Top of DATASET EXCERPTS
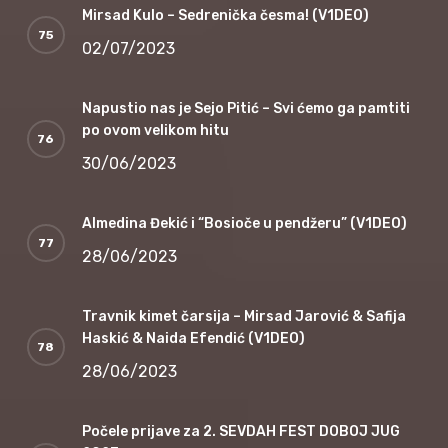
Mirsad Kulo – Sedrenička česma! (V1DEO)
02/07/2023
Napustio nas je Sejo Pitić – Svi ćemo ga pamtiti
po ovom velikom hitu
30/06/2023
Almedina Đekić i “Bosioče u pendžeru” (V1DEO)
28/06/2023
Travnik kimet čarsija – Mirsad Jarović & Safija
Haskić & Naida Efendić (V1DEO)
28/06/2023
Počele prijave za 2. SEVDAH FEST DOBOJ JUG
Bottom of DATASET EXCERPTS
Reproduce the lines above word for word, leaving out the pictures.

Mirsad Kulo – Sedrenička česma! (V1DEO)
02/07/2023
Napustio nas je Sejo Pitić – Svi ćemo ga pamtiti
po ovom velikom hitu
30/06/2023
Almedina Đekić i “Bosioče u pendžeru” (V1DEO)
28/06/2023
Travnik kimet čarsija – Mirsad Jarović & Safija
Haskić & Naida Efendić (V1DEO)
28/06/2023
Počele prijave za 2. SEVDAH FEST DOBOJ JUG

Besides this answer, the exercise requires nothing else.